Like dominoes falling one by one, the loss of the San Telmo led to the loss of the Valdivia, which led to the loss of Chile and later Peru.  With the loss of the silver mines of South America, Spain, once the most powerful nation in Europe, was no longer even a second-rate power.  Though it would take another 80 years for the United States to deliver the final blow, the Spanish Empire was over.

1 comment:

  1. My wife's sudden burst of creativity has now extended to AI. She's created a lot of really nice pictures with it, but there are certain things it won't do and certain things it ought not do. Computers are not actually intelligent. They do what is programmed into them but still aren't able to make creative leaps. I've been watching for years (since the first Terminator movie) waiting for the subtle signs that Skynet is rising; that someone has programmed their own prejudices and propaganda devices into the AI, Googles ill-fated Gemini AI release revealed the problem with trying to make AI "woke". In some ways the British and Spanish navies demonstrated what can go wrong with a system that is based on rigid obedience and top down authoritarian leadership.

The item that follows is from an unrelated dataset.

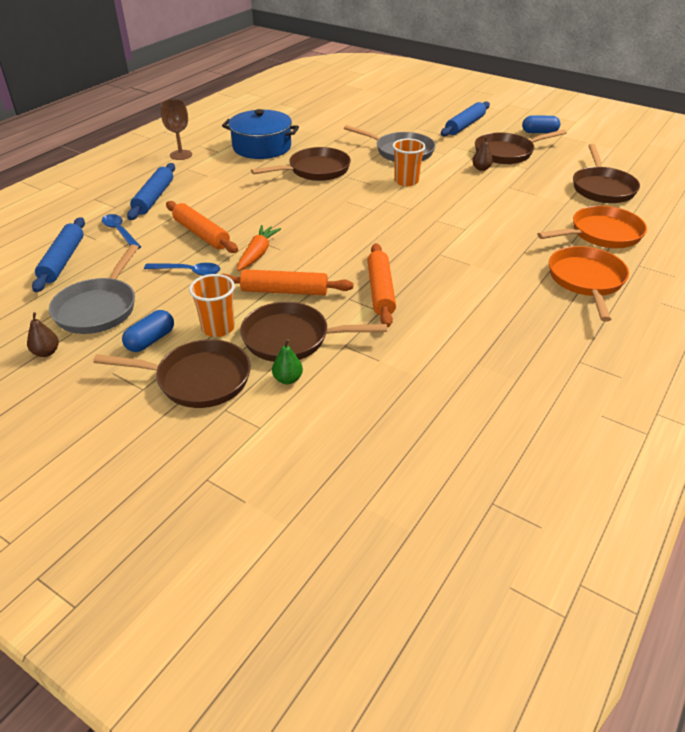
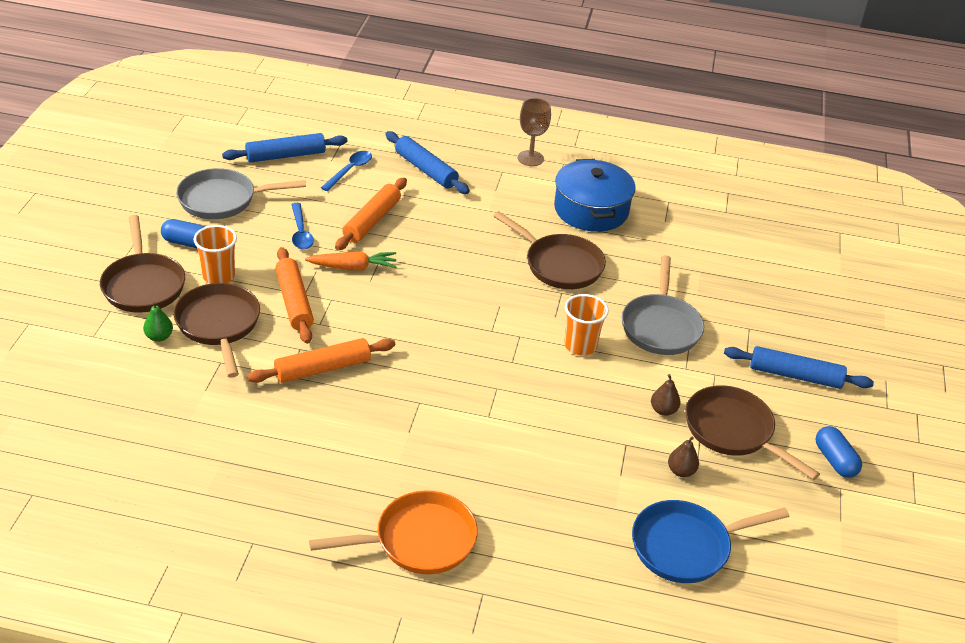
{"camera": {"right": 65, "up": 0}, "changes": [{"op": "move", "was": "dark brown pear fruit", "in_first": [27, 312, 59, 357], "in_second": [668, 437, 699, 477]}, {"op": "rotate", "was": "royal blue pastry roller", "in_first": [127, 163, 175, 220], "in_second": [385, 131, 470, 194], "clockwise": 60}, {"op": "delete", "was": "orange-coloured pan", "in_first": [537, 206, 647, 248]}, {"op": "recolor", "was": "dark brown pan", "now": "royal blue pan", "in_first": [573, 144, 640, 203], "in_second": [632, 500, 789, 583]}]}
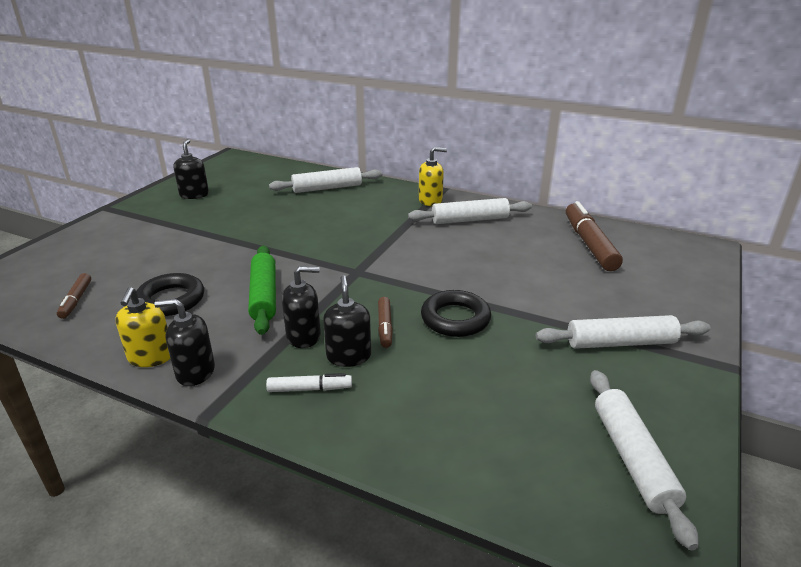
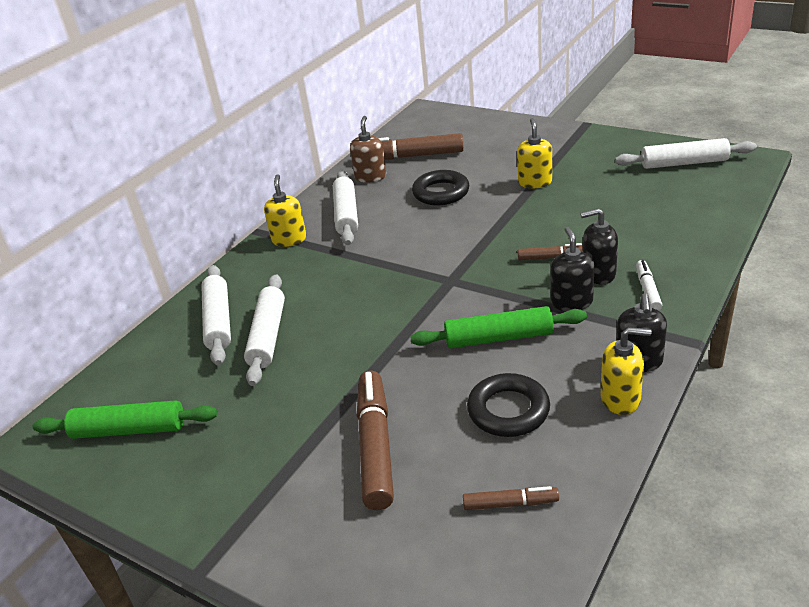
{"camera": {"right": -80, "up": 5}, "changes": [{"op": "delete", "was": "jet-black soap dispenser", "in_first": [173, 139, 209, 199]}, {"op": "move", "was": "jet-black hoop", "in_first": [421, 290, 491, 337], "in_second": [412, 170, 470, 205]}, {"op": "move", "was": "snow-white pastry roller", "in_first": [536, 315, 711, 349], "in_second": [244, 275, 285, 386]}, {"op": "insert", "now": "leaf-green pastry roller", "in_second": [32, 400, 218, 439]}, {"op": "insert", "now": "dark brown soap dispenser", "in_second": [350, 116, 386, 183]}, {"op": "insert", "now": "dark brown marker pen", "in_second": [357, 371, 394, 510]}, {"op": "insert", "now": "golden soap dispenser", "in_second": [517, 118, 552, 188]}]}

Captains like Lord Nelson and Cochrane were highly successful because they were able to think outside the rigid box of standard naval practice. AI's tools are similarly rigid. Insert pesky humans into the process, asking questions and making demands that don't mesh smoothly with an AI's programming and as you found out, they simply cut you off for violating "community standards" (or British naval standards for that matter.) That's why communist/socialist states eventually become virtually immobile and someone revolts and knocks down the entire ossified edifice. It also explains why Gemini AI, on misrendered code instruction, deleted white folks from history. The organic brains of humans have the capacity to take chaos and form it into organized and useful forms. The trick is knowing when to stop adding too many rigid rules or you wind up with Fascist Germany, The Soviet Union, Communist China and other such nations finally grew so rigid that a sudden wind threatens to take them down.